Linux commands for backups: Tar

This is a beginners guide on how to compress and uncompress using Linux's tar command. Part of a useful utility belt of commands for backups on Linux.

Tar allows you to archive files or directories into a single file—think of it like a bag you store items in—its useful if you want to maintain the ownership and permissions of the files you archive.

Creating an archive

Say we have a directory called myDir that we want to archive to myDir.tar, we could run:

tar --create --verbose --file myDir.tar myDir

This can be shortened using the shorthand options: -c, -v, -f. In fact we don't even need the hyphens, just run:

tar cvf myDir.tar myDir

Awesome! We now have our archived myDir, but could we do better? What happens if we want to save some space? myDir might contain lots of text files that could be compressed to save space.

Tar has flags for using different compression algorithms: --gzip (-z), --bzip2 (-j) and --xz (-J), for example. I personally like to use zstd, a newer algorithm that I find faster with better compression. You may prefer gzip, which will already be installed on nearly all distros.

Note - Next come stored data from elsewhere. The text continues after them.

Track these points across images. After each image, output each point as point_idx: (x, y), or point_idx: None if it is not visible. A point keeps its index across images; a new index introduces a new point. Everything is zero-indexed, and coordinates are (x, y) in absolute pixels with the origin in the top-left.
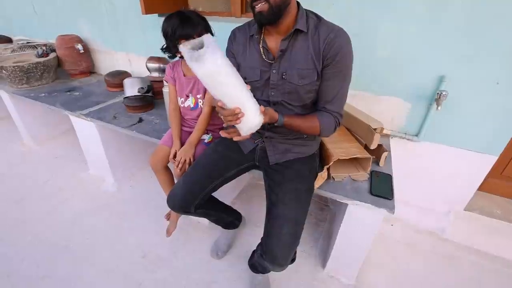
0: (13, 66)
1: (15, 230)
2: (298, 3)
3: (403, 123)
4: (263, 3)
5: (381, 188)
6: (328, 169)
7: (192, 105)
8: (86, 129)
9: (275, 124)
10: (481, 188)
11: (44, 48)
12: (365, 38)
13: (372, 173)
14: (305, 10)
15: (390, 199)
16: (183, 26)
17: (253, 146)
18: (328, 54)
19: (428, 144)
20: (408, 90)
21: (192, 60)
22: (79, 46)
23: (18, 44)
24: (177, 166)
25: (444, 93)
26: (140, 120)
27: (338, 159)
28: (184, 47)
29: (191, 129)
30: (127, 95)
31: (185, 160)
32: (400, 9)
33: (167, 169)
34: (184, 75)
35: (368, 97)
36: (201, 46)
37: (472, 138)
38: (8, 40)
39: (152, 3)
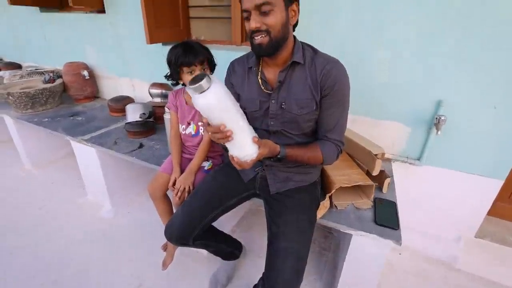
0: (20, 92)
1: (4, 260)
2: (294, 36)
3: (404, 147)
4: (263, 35)
5: (386, 217)
6: (330, 197)
7: (193, 132)
8: (86, 154)
9: (278, 157)
10: (490, 213)
11: (51, 74)
12: (362, 65)
13: (375, 200)
14: (301, 42)
15: (396, 229)
16: (185, 55)
17: (253, 175)
18: (326, 85)
19: (431, 168)
20: (407, 115)
21: (196, 92)
22: (85, 73)
23: (27, 70)
24: (176, 194)
25: (442, 117)
26: (141, 146)
27: (340, 186)
28: (190, 85)
29: (191, 156)
30: (128, 121)
31: (184, 188)
32: (392, 39)
33: (165, 197)
34: (186, 103)
35: (368, 122)
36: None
37: (475, 162)
38: (18, 67)
39: (157, 33)
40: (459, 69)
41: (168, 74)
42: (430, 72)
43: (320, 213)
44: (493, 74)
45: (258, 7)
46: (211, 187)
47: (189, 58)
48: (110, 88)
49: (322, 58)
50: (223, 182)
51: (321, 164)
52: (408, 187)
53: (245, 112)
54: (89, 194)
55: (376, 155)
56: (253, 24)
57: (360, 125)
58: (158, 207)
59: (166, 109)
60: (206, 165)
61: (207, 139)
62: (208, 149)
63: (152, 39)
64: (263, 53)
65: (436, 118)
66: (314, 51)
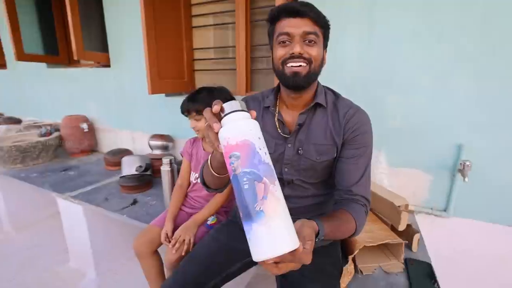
0: (10, 146)
1: None
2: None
3: (426, 196)
4: (304, 64)
5: (422, 283)
6: (353, 259)
7: None
8: (72, 212)
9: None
10: None
11: (48, 127)
12: (372, 109)
13: (406, 261)
14: (323, 86)
15: None
16: (187, 101)
17: None
18: (350, 128)
19: (461, 220)
20: (426, 161)
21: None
22: (84, 125)
23: (24, 124)
24: (173, 246)
25: (467, 163)
26: (134, 202)
27: (364, 245)
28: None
29: (192, 210)
30: (123, 174)
31: (184, 240)
32: (403, 83)
33: (155, 254)
34: (204, 150)
35: (384, 169)
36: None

To compress a folder with zstd, or gzip you could run:

tar --zstd cvf myDir.tar.zst myDir
tar czvf myDir.tar.gz myDir

Its good practice to name the file extension in some way to indicate its a compressed archive. Common names include: gzip: .tar.gz; bzip: .tar.bz2 or zstd: .tar.zst

In fact, this has an advantage, tar has an option not many know of: --auto-compress or -a. This option will automatically choose the compression algorithm based on the file suffix. Our previous commands can be run with:

tar cavf myDir.tar.zst myDir
tar cavf myDir.tar.gz myDir

What about archiving multiple directories? Just them to the end of the command:

tar cavf myArchive.tar.zst myDir myOtherDir notes.txt

You can list as many directories or files as you like.

You can also exclude files (or directories) from an archive. For example, if we wanted everything in myDir archived apart from myDir/list.txt, then we can use the --exclude flag:

tar cavf myDir.tar.zst --exclude=myDir/list.txt myDir

The exclude flag is actually quite powerful; you can use patterns with it. For example, if we have a directory containing RAWs & JPEGs from a camera, and only want to archive the RAW files:

tar cavf 2020-10-08-photoshoot-raws.tar.zst --exclude=*.jpg ./todays-photoshoot

Extracting an archive

To extra an archive you simply replace the -c flag with --extract, or -x. We don't even need -a, tar knows what to do with the compressed archive:

tar xvf myDir.tar.zst

If you want to extract to a different location, for example /tmp, use the -C flag:

tar xvf myDir.tar.zst -C /tmp
cd /tmp/myDir

Using Pipe and SSH

A handy feature of tar is you can combine it with the Linux pipe and send the data over ssh to a remote server.

To archive a local folder to a remote server you can run the following:

tar cvf - --zstd myDir | ssh user@remote-server "cat > myArchiveDir.tar.zst"

Note the -f -, the - is saying send the tar output to stdout.

You can also extract the archive directly on the remote server:

tar cvf - --zstd myDir | ssh user@remote-server "tar x --zstd"

That concludes a beginners guide to the tar command. On its own its useful, but it becomes really powerful when you start combining it with other commands. There will be future posts expanding on this.